Just after the UK launch of the Amazon Echo in the Autumn of 2016, I wrote a blog post titled "Why it’s good to talk, trust, think and feel", in which I explored the origins of human speech and the potential for synthetic voices where I linked to Wavenet, the work of DeepMind AI. They have been part of Google since 2014 and are undoubtedly behind many of the impressive aspects of Duplex. It’s funny as an audio creative I’ve always been drawn to natural, emotive vocal delivery, trying to distill and replicate its impact in my own presentations and yet when it comes the production of ads we often remove the imperfect, the umms, arrhs and breathes, unless it’s dialogue of course. However why shouldn’t they remain in some announcement, single voice scenarios. If they need to be added to enable trust in the delivery of a synthetic voice then perhaps we should be more forgiving in other circumstances.
The other noteworthy recent development in this area was the synthetic recreation of JFK’s voice to deliver the speech he never gave in Dallas - 1963, the day he was assassinated. This was the work of Edinburgh based Text to Speech specialist, CereProc.

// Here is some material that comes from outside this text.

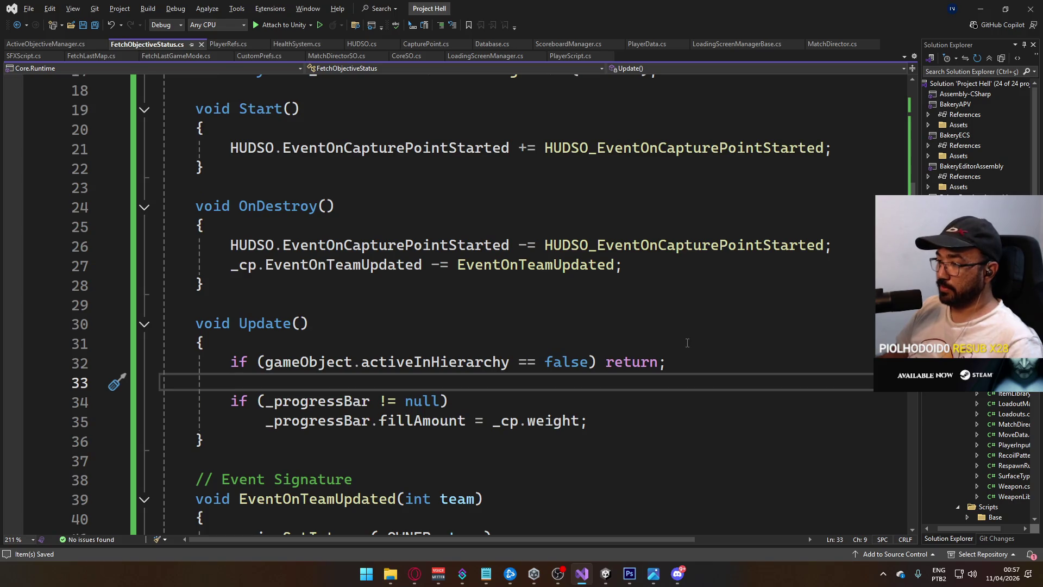
{"action": "key", "text": "Return"}
{"action": "type", "text": "if "}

There are some really interesting applications for this technology with A Million Ads, starting with simply testing how dynamic scripts might sound within our Studio pre-production, right through to voicing huge lists of store locations, retargeted product catalogues or all known first names to entire campaigns. The key creative aspects to believable synthetic voices are the same we are dealing with when ensuring that dynamic campaigns using human voices sound indistinguishable from non-dynamic broadcast style ads. Particularly making sure dynamic edit points are compatible with the way we naturally merge sounds in the way we speak. However longer term the idea of being able to synthetically sample and recreate people’s voices could have a profound effect on voice talent. I used a CereProc synthetic voice, that we considered the most believable called Stuart, for this Nissan Leaf pitch demo highlighting that lack of emotional engagement.